**Goal of the exercise**:
Reproduce the stretch of the listing from its start through the line containing "олкова лесно!", replacing "Hors Ligne" with "En Ligne" and leaving everything else unchanged. Omit the pictures from your answer.

━━━ Data supplied ━━━

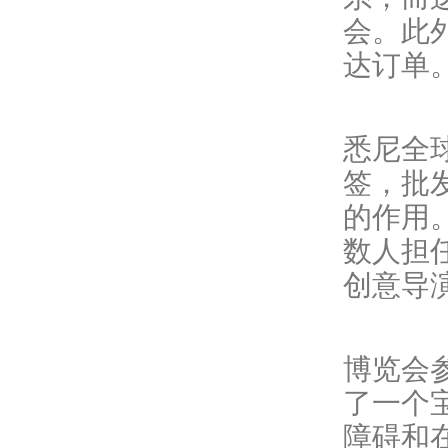
会。此
达订单。
悉尼全
签，批
的作用
数人担
创意导
博览会
了一个
障碍和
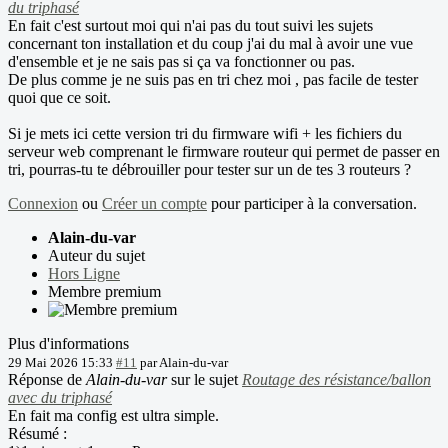
du triphasé
En fait c'est surtout moi qui n'ai pas du tout suivi les sujets
concernant ton installation et du coup j'ai du mal à avoir une vue
d'ensemble et je ne sais pas si ça va fonctionner ou pas.
De plus comme je ne suis pas en tri chez moi , pas facile de tester
quoi que ce soit.
Si je mets ici cette version tri du firmware wifi + les fichiers du
serveur web comprenant le firmware routeur qui permet de passer en
tri, pourras-tu te débrouiller pour tester sur un de tes 3 routeurs ?
Connexion
ou
Créer un compte
pour participer à la conversation.
Alain-du-var
Auteur du sujet
Hors Ligne
Membre premium
Plus d'informations
29 Mai 2026 15:33
#11
par
Alain-du-var
Réponse de
Alain-du-var
sur le sujet
Routage des résistance/ballon
avec du triphasé
En fait ma config est ultra simple.
Résumé :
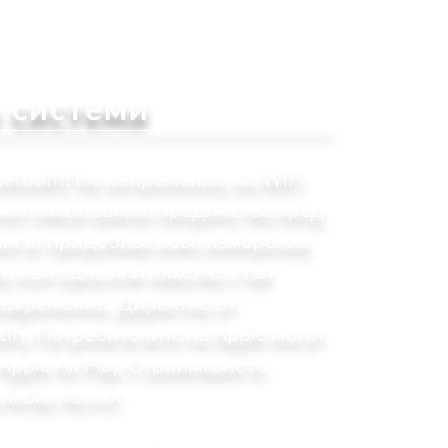
о системи
uetooth? Не непременно, но WiFi
мат някои важни предимства пред
ингът придобива ново измерение.
о към една или няколко стаи
новременно. Директно от
ify. Потребителите на Apple могат
Apple AirPlay. Стриймването
олкова лесно!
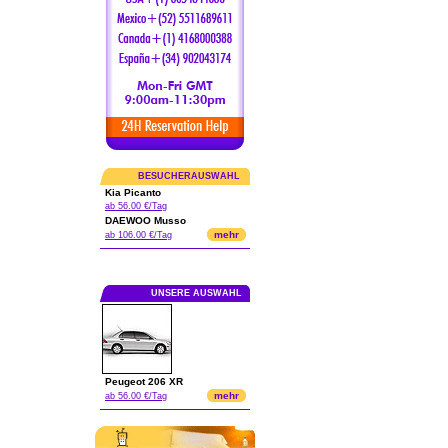
BESUCHERAUSWAHL
Kia Picanto
ab 56.00 €/Tag
DAEWOO Musso
mehr
ab 106.00 €/Tag
UNSERE AUSWAHL
Peugeot 206 XR
mehr
ab 56.00 €/Tag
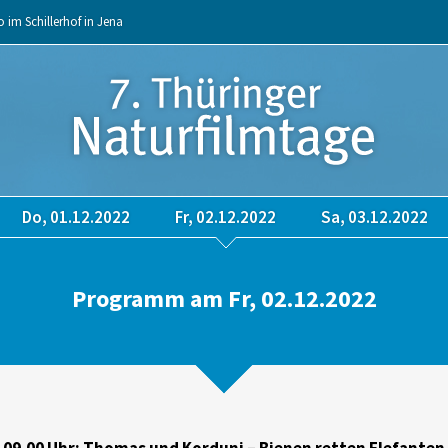
o im Schillerhof in Jena
Do, 01.12.2022
Fr, 02.12.2022
Sa, 03.12.2022
Programm am Fr, 02.12.2022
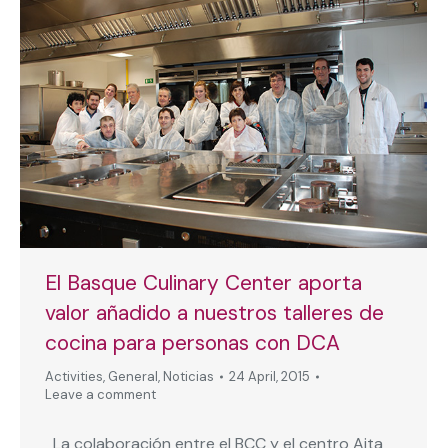
El Basque Culinary Center aporta
valor añadido a nuestros talleres de
cocina para personas con DCA
Activities
,
General
,
Noticias
24 April, 2015
Leave a comment
La colaboración entre el BCC y el centro Aita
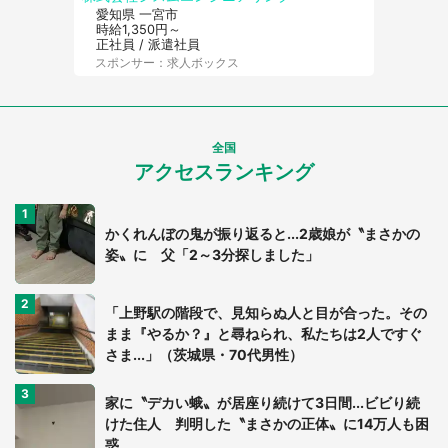
愛知県 一宮市
時給1,350円～
正社員 / 派遣社員
スポンサー：求人ボックス
全国
アクセスランキング
かくれんぼの鬼が振り返ると...2歳娘が〝まさかの
姿〟に 父「2～3分探しました」
「上野駅の階段で、見知らぬ人と目が合った。その
まま『やるか？』と尋ねられ、私たちは2人ですぐ
さま...」（茨城県・70代男性）
家に〝デカい蛾〟が居座り続けて3日間...ビビり続
けた住人 判明した〝まさかの正体〟に14万人も困
惑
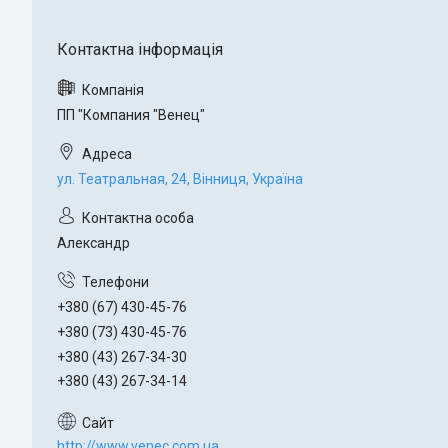
ПП "Компания "Венец"
ул. Театральная, 24, Вінниця, Україна
Александр
+380 (67) 430-45-76
+380 (73) 430-45-76
+380 (43) 267-34-30
+380 (43) 267-34-14
http://www.venec.com.ua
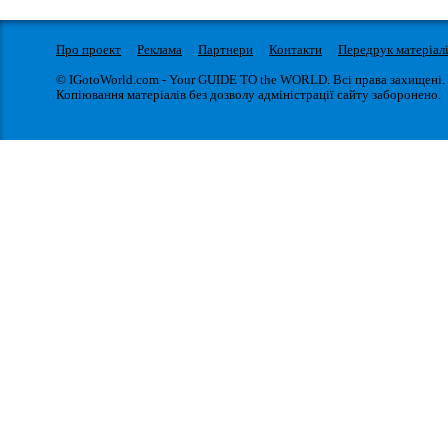
Про проект
Реклама
Партнери
Контакти
Передрук матеріал
© IGotoWorld.com - Your GUIDE TO the WORLD. Всі права захищені.
Копіювання матеріалів без дозволу адміністрації сайту заборонено.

━━━

**Answer to the problem**:
会。此
达订单。
悉尼全
签，批
的作用
数人担
创意导
博览会
了一个
障碍和
du triphasé
En fait c'est surtout moi qui n'ai pas du tout suivi les sujets
concernant ton installation et du coup j'ai du mal à avoir une vue
d'ensemble et je ne sais pas si ça va fonctionner ou pas.
De plus comme je ne suis pas en tri chez moi , pas facile de tester
quoi que ce soit.
Si je mets ici cette version tri du firmware wifi + les fichiers du
serveur web comprenant le firmware routeur qui permet de passer en
tri, pourras-tu te débrouiller pour tester sur un de tes 3 routeurs ?
Connexion
ou
Créer un compte
pour participer à la conversation.
Alain-du-var
Auteur du sujet
En Ligne
Membre premium
Plus d'informations
29 Mai 2026 15:33
#11
par
Alain-du-var
Réponse de
Alain-du-var
sur le sujet
Routage des résistance/ballon
avec du triphasé
En fait ma config est ultra simple.
Résumé :
о системи
uetooth? Не непременно, но WiFi
мат някои важни предимства пред
ингът придобива ново измерение.
о към една или няколко стаи
новременно. Директно от
ify. Потребителите на Apple могат
Apple AirPlay. Стриймването
олкова лесно!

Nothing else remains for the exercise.